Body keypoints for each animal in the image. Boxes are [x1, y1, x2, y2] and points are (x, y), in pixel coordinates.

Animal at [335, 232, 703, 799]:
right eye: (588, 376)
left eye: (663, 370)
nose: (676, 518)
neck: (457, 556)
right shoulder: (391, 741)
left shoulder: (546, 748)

==

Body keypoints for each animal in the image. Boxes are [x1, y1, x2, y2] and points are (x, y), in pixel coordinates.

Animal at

## Task details:
Please transcribe exactly the lines above from the line that has "left eye: (663, 370)" up to and including the line that has "left shoulder: (546, 748)"; no other line belongs in the answer.

## The completed task:
left eye: (663, 370)
nose: (676, 518)
neck: (457, 556)
right shoulder: (391, 741)
left shoulder: (546, 748)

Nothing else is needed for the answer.